Más aún, los personajes refuerzan dicha característica volviéndose, por momentos, monigotes de sí mismos y hasta proponen conversaciones asimétricas que minimizan al compañero de turno. Por ejemplo, cuando huraño pintor describe las supuestas cualidades de los artistas; Silva adivina las profesiones de la gente en el parque por el aspecto, da cátedra sobre las nuevas tendencias o utiliza la obsoleta frase “el artista sólo se expresa a través de su obra”; el crítico visto como un hipster  pedante que sabe más que el resto y no acepta comentarios desfavorables o, incluso, Alex presentado como un honesto inquebrantable que averigua todo y un hippie europeo que considera al hombre como mito viviente.
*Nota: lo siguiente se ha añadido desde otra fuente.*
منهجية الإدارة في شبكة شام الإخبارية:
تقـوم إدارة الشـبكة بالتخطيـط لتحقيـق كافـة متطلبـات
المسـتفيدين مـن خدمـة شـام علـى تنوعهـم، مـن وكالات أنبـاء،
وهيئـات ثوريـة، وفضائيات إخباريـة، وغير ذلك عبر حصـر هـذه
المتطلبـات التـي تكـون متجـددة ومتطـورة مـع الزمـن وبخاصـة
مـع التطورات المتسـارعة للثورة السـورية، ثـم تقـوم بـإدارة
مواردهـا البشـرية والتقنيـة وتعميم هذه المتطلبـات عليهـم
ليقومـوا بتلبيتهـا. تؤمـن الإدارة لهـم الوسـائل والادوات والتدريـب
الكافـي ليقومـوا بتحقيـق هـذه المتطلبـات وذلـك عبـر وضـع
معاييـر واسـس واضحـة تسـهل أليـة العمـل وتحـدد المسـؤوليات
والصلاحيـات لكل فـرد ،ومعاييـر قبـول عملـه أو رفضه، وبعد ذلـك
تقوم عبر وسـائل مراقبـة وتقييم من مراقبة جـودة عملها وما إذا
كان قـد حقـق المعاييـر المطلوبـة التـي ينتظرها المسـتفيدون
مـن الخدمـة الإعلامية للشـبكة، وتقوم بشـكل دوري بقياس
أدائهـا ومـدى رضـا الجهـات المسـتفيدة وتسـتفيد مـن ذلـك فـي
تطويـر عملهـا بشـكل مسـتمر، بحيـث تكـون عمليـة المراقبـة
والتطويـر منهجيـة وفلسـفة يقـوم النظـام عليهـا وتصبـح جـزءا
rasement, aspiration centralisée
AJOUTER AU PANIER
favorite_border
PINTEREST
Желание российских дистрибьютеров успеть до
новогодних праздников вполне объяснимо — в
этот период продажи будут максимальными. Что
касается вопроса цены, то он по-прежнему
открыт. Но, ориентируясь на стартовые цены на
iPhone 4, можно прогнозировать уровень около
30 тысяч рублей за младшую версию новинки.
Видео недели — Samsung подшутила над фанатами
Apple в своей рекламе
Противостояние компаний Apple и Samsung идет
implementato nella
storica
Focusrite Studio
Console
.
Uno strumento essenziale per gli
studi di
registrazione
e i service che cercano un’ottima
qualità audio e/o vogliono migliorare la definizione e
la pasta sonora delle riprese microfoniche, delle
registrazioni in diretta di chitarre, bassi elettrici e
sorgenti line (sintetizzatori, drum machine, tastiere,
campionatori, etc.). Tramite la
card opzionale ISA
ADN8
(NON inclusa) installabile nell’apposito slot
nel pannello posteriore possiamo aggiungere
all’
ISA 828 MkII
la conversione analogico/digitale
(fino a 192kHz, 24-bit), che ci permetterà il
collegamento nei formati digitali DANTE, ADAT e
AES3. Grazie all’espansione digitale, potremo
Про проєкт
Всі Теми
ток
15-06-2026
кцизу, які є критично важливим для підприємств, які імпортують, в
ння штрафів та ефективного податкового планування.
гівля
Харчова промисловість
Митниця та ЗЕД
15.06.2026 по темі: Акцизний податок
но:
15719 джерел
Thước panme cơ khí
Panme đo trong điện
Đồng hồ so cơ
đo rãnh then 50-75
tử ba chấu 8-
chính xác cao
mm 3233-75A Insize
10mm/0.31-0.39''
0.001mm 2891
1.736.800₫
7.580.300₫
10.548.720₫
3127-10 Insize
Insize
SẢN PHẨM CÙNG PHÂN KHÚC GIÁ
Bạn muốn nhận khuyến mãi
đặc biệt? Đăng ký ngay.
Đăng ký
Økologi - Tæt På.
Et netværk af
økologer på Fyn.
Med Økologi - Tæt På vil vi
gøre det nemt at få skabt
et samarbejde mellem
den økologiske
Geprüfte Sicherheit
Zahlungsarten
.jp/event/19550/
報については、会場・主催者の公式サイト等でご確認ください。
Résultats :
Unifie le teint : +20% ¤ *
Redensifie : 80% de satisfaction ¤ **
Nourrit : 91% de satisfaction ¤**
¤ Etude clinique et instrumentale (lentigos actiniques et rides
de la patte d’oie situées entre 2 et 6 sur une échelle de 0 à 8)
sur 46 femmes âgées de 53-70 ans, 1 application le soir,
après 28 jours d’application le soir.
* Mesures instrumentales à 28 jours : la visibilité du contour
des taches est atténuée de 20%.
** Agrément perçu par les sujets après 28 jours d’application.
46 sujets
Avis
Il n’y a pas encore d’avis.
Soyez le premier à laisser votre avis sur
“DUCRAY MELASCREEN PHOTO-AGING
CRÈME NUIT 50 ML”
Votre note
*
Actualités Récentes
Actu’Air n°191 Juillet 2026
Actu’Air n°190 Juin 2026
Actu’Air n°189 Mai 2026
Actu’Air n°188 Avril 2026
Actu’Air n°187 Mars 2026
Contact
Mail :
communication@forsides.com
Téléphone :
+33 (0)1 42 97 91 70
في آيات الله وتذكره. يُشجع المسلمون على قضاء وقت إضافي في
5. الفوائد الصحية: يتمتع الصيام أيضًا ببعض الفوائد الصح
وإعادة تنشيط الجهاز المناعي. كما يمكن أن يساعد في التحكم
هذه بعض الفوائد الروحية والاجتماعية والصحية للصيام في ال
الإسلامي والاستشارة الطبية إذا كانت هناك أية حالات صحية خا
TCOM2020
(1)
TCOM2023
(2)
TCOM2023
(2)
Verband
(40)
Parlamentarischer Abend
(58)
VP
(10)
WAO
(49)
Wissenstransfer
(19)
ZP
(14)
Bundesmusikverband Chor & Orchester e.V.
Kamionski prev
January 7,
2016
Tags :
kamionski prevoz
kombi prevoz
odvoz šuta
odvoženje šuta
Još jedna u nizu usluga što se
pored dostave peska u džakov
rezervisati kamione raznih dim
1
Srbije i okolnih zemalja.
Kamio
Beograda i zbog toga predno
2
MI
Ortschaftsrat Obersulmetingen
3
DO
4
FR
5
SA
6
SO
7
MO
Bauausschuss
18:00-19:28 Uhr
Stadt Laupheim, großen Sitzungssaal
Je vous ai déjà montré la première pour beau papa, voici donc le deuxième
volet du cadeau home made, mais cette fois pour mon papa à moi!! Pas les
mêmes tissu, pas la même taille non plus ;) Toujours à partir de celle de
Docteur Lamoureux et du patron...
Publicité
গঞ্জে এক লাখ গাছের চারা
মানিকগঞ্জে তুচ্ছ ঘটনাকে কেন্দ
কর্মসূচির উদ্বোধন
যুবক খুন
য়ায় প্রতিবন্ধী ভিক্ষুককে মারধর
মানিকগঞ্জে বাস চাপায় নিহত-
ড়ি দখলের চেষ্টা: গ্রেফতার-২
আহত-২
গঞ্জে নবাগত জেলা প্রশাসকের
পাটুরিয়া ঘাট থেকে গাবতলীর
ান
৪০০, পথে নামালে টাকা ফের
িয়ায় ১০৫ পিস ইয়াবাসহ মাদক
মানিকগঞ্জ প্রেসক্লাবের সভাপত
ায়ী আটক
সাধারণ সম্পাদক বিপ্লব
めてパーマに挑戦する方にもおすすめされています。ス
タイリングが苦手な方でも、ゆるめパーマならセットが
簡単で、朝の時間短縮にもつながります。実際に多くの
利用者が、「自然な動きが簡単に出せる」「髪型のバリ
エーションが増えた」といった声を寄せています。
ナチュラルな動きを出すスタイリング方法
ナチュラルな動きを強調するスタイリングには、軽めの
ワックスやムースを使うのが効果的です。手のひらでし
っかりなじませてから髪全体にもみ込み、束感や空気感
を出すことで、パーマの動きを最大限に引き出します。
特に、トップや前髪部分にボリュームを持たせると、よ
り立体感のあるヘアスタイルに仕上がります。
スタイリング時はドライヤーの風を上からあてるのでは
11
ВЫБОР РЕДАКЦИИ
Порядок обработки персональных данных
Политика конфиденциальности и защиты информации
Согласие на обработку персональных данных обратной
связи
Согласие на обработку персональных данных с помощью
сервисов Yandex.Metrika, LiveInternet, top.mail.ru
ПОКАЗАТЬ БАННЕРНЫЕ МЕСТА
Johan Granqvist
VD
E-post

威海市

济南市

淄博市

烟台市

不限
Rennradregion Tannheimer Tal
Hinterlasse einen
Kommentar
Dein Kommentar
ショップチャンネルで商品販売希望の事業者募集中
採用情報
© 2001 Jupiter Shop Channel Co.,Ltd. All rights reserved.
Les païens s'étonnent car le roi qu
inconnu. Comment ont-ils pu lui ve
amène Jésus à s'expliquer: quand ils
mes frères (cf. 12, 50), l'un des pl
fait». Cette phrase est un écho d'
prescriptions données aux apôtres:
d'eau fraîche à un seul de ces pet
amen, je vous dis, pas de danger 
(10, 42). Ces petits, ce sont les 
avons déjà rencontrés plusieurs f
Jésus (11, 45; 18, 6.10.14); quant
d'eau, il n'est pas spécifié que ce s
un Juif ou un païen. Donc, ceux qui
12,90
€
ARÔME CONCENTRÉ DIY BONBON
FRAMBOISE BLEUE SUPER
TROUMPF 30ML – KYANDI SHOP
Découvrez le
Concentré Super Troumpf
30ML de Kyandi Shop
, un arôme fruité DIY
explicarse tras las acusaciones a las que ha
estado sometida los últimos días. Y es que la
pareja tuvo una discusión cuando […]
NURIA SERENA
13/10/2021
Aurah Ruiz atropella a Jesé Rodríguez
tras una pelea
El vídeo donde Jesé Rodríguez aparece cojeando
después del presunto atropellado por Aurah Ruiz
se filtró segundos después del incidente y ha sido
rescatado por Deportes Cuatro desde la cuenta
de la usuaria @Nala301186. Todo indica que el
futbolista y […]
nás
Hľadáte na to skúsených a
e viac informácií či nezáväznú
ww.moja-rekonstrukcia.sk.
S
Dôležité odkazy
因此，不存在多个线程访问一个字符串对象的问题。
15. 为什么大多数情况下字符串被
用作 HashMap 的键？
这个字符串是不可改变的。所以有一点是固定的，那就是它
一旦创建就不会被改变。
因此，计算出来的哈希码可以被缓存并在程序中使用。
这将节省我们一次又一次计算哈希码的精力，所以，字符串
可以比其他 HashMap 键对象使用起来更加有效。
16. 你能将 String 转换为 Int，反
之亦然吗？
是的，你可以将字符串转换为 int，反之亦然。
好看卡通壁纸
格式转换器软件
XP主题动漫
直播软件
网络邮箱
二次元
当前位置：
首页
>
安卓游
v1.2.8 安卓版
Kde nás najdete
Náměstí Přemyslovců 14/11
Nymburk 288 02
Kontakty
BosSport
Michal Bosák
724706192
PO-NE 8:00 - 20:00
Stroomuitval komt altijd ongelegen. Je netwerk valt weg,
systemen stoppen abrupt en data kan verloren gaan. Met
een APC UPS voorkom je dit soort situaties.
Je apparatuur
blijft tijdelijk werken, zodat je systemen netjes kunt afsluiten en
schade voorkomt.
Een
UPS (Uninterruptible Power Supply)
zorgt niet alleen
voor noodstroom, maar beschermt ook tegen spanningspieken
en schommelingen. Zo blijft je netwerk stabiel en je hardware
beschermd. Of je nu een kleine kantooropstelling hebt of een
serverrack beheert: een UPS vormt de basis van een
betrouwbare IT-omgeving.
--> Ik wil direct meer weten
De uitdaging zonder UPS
En contrapartida, resultan interesantes los guiños hacia otros artistas de la época o contemporáneos gracias a la alusión o puesta en escena de las obras.

Frente a la nobleza de la amistad, el arte se manifiesta como algo trivial, sin sentido y oscuro determinado por el mercado, los snobs, aquellos que saben adaptarse a las tendencias, los que no saben por qué pintan o explican demasiado para parecer intelectuales y, en último lugar, por quienes son fieles a sí mismos. La obra maestra parece adoptar todas y cada una de estas cuestiones en una mixtura plagada de reconfiguraciones, denuncias, frivolidades, supuestos entendedores de todos los ámbitos y universalidades sin importar cuántos minutos uno se detenga a explorar, si pasa de largo por varias obras, si identifica o no la mirada del autor, si siente algo frente a aquello que contempla o qué recortes elige para detenerse. Veo, veo, ¿qué ves?